A Strong Classic Market

Auctions in the past few months have demonstrated yet again the solid market for cars from the classic era and earlier.

It is a phenomenon that was also apparent during the collector car market crater of the late
80s. Buyers of classics and antiques hadn’t been lured into the tempting but flawed rationale that drew [more modern] collectors of more recent cars into chasing their tails: buy it now before it costs even more later.
That common misconception also contributed to the irrational runup in home prices, facilitated by easy money and government policies which attempted to make home ownership accessible to buyers who had no reasonable expectation of having the cash flow to support their acquisitions. The buyers of classics, however, have been there, seen that, and survived to keep expanding their collections. They know values – because they set them – and don’t let fever dreams distort their firmly-established concepts of reality.

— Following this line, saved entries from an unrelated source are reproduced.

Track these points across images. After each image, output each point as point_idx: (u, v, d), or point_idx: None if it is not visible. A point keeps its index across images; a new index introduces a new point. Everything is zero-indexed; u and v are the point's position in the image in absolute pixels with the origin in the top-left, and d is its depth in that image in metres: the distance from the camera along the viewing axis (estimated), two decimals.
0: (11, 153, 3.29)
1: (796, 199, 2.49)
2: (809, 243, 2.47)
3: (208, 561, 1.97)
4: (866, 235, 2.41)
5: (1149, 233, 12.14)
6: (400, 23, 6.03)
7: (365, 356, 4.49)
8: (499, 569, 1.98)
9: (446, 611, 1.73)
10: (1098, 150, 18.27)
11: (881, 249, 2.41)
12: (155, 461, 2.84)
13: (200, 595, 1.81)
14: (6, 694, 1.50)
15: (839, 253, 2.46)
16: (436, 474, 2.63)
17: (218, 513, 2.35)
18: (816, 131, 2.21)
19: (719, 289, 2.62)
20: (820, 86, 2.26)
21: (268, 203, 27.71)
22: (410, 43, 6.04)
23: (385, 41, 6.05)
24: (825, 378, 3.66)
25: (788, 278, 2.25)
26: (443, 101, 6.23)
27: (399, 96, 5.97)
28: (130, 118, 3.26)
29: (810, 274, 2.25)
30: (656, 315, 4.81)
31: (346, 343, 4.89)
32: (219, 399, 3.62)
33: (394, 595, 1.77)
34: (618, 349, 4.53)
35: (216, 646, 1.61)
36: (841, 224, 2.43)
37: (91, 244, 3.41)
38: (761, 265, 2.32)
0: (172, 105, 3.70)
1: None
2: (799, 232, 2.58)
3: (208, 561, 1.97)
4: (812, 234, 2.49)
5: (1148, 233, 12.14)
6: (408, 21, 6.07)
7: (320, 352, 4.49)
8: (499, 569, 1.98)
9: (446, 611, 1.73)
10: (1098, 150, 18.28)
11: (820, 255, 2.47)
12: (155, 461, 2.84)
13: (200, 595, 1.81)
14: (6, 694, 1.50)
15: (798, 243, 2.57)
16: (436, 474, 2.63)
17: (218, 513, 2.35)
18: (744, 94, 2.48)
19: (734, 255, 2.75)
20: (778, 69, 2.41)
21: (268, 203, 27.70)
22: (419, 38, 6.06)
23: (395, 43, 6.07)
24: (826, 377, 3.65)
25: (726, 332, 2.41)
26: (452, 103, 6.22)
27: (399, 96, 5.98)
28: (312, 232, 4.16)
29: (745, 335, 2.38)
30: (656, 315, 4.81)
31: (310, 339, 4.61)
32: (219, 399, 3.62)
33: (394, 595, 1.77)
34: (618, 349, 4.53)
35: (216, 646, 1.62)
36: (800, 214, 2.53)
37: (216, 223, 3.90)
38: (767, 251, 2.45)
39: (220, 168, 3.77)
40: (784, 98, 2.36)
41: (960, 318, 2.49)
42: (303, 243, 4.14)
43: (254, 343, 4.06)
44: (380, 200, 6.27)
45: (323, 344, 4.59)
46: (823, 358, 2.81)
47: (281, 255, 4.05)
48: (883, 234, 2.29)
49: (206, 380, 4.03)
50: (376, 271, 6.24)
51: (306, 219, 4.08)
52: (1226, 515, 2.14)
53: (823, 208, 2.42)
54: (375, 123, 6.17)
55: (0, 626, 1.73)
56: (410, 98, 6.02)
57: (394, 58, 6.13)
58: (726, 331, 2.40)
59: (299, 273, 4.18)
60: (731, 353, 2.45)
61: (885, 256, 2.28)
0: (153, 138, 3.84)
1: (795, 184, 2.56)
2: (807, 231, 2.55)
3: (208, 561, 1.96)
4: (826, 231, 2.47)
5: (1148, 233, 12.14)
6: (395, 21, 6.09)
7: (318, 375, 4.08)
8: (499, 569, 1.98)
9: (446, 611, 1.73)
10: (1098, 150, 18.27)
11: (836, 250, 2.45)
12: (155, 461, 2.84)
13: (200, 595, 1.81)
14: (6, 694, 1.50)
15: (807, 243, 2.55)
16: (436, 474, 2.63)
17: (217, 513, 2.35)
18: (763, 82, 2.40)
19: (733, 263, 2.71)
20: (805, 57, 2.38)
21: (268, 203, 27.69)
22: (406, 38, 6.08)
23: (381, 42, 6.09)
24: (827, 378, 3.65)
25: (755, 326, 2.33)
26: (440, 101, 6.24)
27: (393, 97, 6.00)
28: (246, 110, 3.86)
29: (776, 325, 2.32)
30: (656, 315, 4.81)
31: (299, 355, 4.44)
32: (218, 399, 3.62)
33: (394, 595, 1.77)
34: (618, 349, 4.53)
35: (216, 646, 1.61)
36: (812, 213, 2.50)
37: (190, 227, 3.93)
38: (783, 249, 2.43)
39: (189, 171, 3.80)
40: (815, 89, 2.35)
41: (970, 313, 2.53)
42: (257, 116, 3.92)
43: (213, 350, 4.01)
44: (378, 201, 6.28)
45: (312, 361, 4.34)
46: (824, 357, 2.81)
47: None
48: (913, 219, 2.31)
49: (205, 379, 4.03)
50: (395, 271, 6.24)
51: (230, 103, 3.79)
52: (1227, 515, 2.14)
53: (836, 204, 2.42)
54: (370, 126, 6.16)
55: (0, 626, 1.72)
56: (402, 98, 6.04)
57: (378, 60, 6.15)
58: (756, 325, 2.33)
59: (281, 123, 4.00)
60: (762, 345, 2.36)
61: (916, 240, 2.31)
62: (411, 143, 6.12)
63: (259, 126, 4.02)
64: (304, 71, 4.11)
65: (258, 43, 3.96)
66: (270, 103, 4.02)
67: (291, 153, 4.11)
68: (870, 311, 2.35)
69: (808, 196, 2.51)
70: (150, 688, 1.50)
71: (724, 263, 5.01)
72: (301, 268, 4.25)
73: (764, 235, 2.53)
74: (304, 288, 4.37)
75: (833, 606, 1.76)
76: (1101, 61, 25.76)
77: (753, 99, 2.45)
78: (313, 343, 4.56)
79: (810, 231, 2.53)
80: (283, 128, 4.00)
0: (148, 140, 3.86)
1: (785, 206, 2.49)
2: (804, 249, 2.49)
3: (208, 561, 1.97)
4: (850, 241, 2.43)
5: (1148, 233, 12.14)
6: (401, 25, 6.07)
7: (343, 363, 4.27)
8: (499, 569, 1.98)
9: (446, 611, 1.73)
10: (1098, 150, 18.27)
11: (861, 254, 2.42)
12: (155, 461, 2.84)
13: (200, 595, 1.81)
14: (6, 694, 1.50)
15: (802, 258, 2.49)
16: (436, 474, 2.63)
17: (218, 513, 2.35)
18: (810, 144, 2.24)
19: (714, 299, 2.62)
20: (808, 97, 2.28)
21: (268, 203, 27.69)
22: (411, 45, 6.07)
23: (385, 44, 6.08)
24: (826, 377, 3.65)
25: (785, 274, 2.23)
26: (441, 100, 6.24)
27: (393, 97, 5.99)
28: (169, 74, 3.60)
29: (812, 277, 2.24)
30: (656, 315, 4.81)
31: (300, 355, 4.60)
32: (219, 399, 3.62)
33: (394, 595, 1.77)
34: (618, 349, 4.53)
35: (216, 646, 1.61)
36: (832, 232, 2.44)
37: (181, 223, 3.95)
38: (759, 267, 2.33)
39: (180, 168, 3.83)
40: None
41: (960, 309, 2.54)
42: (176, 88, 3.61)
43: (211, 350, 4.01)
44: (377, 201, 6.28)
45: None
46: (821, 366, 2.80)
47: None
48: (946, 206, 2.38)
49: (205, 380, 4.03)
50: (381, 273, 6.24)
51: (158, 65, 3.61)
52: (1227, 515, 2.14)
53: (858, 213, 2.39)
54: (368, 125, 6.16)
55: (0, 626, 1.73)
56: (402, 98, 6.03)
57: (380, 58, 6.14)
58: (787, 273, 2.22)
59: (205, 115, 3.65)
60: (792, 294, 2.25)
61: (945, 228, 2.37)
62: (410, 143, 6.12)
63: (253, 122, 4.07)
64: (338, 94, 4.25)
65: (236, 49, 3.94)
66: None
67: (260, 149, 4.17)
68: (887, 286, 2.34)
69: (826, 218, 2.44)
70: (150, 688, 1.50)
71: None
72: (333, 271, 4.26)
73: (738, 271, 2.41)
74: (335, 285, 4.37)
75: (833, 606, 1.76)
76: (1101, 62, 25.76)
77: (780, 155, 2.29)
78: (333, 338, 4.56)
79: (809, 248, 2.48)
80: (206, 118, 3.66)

Recent auctions have brought some exceptional pre-WWII cars to market and moved them on at strong but predictable prices. There’s nothing to suggest that those steady perceptions of value won’t continue to prevail.

At the same time values of cars vigorously hyped in the past two or three years have settled back to much more predictable and rational relationships with prior transactions. Cars with unusual attributes like rarity, history and condition are realizing appropriate premiums. Obscure attributes of value – fabricated distinctions like the “only example in purple with power windows and a green interior” – have diminished in effect.

Overall it is a healthy situation as the market reassesses the factors that confer value and focuses on real differences in history, originality, configuration, condition, provenance and rarity.

There are vast resources of liquidity sitting on the sidelines looking for good cars at realistic values. Some cars that offer great opportunities for diversion and activities have brought good prices or have found new owners while buyers have turned their backs on cars which have few ways to use them. If cash is earning sub-1% returns the psychic income from owning a car that can get invited to the California Mille, a CCCA CARavan or a brass and gas tour is a most attractive return on investment, particularly when that investment is modest and consistent with past transactions.
It’s a good time to be a buyer, and it’s going to get better in coming months.